How libraries reach into the flow of their users has been one of the recurrent themes of this blog. Recently, I have been interested to see libraries begin to systematise this and to understand the issues around particular approaches. I mentioned the National Library of Scotland’s presence on YouTube the other day, and a comment pointed me to an interesting discussion by Eilidh MacGlone about the initiative:
In conclusion, there really is no place like home to us at the moment – our catalogue is in much better shape than YouTube’s. But we think YouTube is a great place to take our filmshows, to visit and meet our users, to build relationships and to interact with them, and perhaps in this aspect, YouTube is better than any online service we yet offer. [WIDWISAWN: volume 6, issue 1, page 4]

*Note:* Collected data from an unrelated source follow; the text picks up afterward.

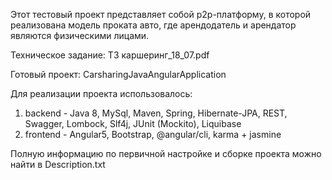 ﻿
Этот тестовый проект представляет собой p2p-платформу, в которой реализована модель проката авто, где арендодатель и арендатор являются физическими лицами.

Техническое задание: ТЗ каршеринг_18_07.pdf

Готовый проект: CarsharingJavaAngularApplication

Для реализации проекта использовалось:
1. backend - Java 8, MySql, Maven, Spring, Hibernate-JPA, REST, Swagger, Lombock, Slf4j, JUnit (Mockito), Liquibase
2. frontend - Angular5, Bootstrap, @angular/cli, karma + jasmine


Полную информацию по первичной настройке и сборке проекта можно найти в Description.txt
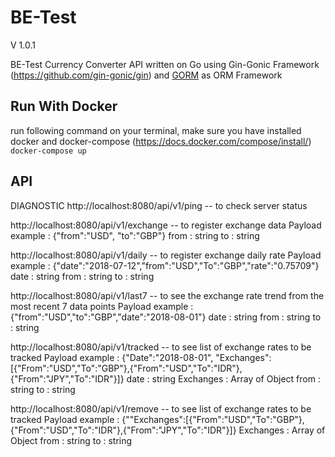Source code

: # BE-Test
V 1.0.1

BE-Test Currency Converter API written on Go using Gin-Gonic Framework (https://github.com/gin-gonic/gin) and 
[GORM](https://github.com/jinzhu/gorm) as ORM Framework

## Run With Docker
run following command on your terminal, make sure you have installed docker and docker-compose (https://docs.docker.com/compose/install/)
`docker-compose up`

## API

DIAGNOSTIC
http://localhost:8080/api/v1/ping -- to check server status

http://localhost:8080/api/v1/exchange -- to register exchange data 
Payload example : {"from":"USD", "to":"GBP"}
from : string
to : string


http://localhost:8080/api/v1/daily -- to register exchange daily rate 
Payload example : {"date":"2018-07-12","from":"USD","To":"GBP","rate":"0.75709"}
date : string
from : string
to : string

http://localhost:8080/api/v1/last7 -- to see the exchange rate trend from the most recent 7 data points
Payload example : {"from":"USD","to":"GBP","date":"2018-08-01"}
date : string
from : string
to : string


http://localhost:8080/api/v1/tracked -- to see list of exchange rates to be tracked
Payload example : {"Date":"2018-08-01", "Exchanges":[{"From":"USD","To":"GBP"},{"From":"USD","To":"IDR"},{"From":"JPY","To":"IDR"}]}
date : string
Exchanges : Array of Object 
 from : string
 to : string


 http://localhost:8080/api/v1/remove -- to see list of exchange rates to be tracked
Payload example : {""Exchanges":[{"From":"USD","To":"GBP"},{"From":"USD","To":"IDR"},{"From":"JPY","To":"IDR"}]}
Exchanges : Array of Object 
 from : string
 to : string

This is in the nicely named WIDWISAWN (who is doing what in Scotland and what is needed). The same issue carries a piece by Andrew Youngson giving a high level overview of NLS interaction with several web-based services:
In reality the likelihood of major unforeseen issues and problems is slim. To allow such concerns to hold back making information and content available is to the detriment to the vast majority of people who could access it and enjoy it. The imagined lack of “control” is understandable, but ensuring reasonable and professional judgement is used at the point of creation should allay this fear. For every possible concern with utilising these resources, there are many more positives to be gained from sensible usage. [WIDWISAWN: volume 6, issue 1, page 3]

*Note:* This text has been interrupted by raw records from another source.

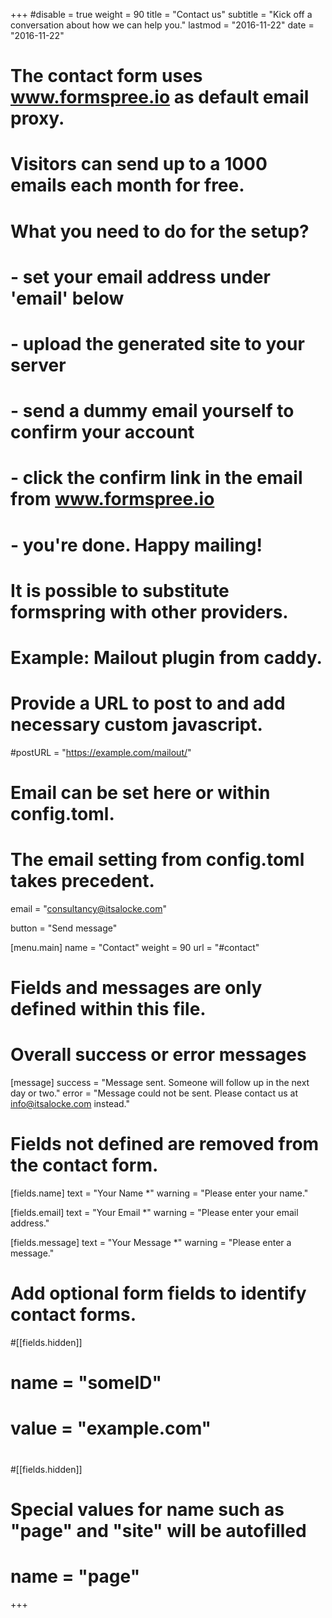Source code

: +++
#disable = true
weight = 90
title = "Contact us"
subtitle  = "Kick off a conversation about how we can help you."
lastmod = "2016-11-22"
date = "2016-11-22"
# The contact form uses www.formspree.io as default email proxy.
# Visitors can send up to a 1000 emails each month for free.
#
# What you need to do for the setup?
#
# - set your email address under 'email' below
# - upload the generated site to your server
# - send a dummy email yourself to confirm your account
# - click the confirm link in the email from www.formspree.io
# - you're done. Happy mailing!

# It is possible to substitute formspring with other providers.
# Example: Mailout plugin from caddy.
# Provide a URL to post to and add necessary custom javascript.
#postURL = "https://example.com/mailout/"

# Email can be set here or within config.toml.
# The email setting from config.toml takes precedent.
email = "consultancy@itsalocke.com"

button = "Send message"

[menu.main]
  name = "Contact"
  weight = 90
  url = "#contact"

# Fields and messages are only defined within this file.

# Overall success or error messages
[message]
  success = "Message sent. Someone will follow up in the next day or two."
  error = "Message could not be sent. Please contact us at info@itsalocke.com instead."

# Fields not defined are removed from the contact form.
[fields.name]
  text = "Your Name *"
  warning = "Please enter your name."

[fields.email]
  text = "Your Email *"
  warning = "Please enter your email address."

[fields.message]
  text = "Your Message *"
  warning = "Please enter a message."

# Add optional form fields to identify contact forms.
#[[fields.hidden]]
#  name = "someID"
#  value = "example.com"
#
#[[fields.hidden]]
# Special values for name such as "page" and "site" will be autofilled
#  name = "page"
+++
<!-- Calendly inline widget begin -->
<div class="calendly-inline-widget" data-url="https://calendly.com/lockedata" style="min-width:320px;height:580px;"></div>
<script type="text/javascript" src="https://calendly.com/assets/external/widget.js"></script>
<!-- Calendly inline widget end -->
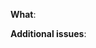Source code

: <!--
Thanks for your interest in patternfly-react. We appreciate all issues filed and PRs submitted!

Please make sure you're familiar with and follow the instructions in the
contributing guidelines (found in the CONTRIBUTING.md file).

Please fill out the information below to expedite the review and (hopefully)
merge of your pull request!
-->

<!-- What changes are being made? (What issue is being addressed here?) -->

**What**:

<!-- Are there any upstream issues or separate issues you need to reference? -->

**Additional issues**:

<!-- feel free to add additional comments -->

As we get more experience, the particular characteristics of each service will become more apparent. In commenting about this initiative, for example, Seb Chan interestingly contrasts Flickr and YouTube.
As Burgess points out, though, the best textual responses to YouTube content happen on the blogs, forums and website on which video content ends up being embedded, rather than on YouTube itself. Whilst this also occurs with Flickr embeds, my hunch is that Flickr’s active nurturing of its ‘own’ community around the site means that embedding plays a lesser role than it does for YouTube content. [fresh + new(er) » Blog Archive » Video archives in YouTube? – National Library of Scotland]
Andrew Youngson talks about enjoyment in his note above. I was at the National Library of Scotland with some colleagues from the SCONUL conference. In the entrance were panels with pictures from the collection. One caused some discussion. It was a letter from Elizabeth Taylor to Muriel Spark. Much of the interest was because she signed herself Elizabeth Taylor Burton [*]. I can now share our enjoyment with you ……:
[Note 23 March 2011: I was sad to see the news today that Elizabeth Taylor had died, and it caused me to look back at this entry. I noticed that the image was no longer showing. I am not sure why. It is available here at the National Library of Scotland site.]
Uploaded to FLICKR 18 April 2008 by the National Library of Scotland, all rights reserved.
[*] Interestingly, this name is not recorded in LC, DNB or BNF authority files.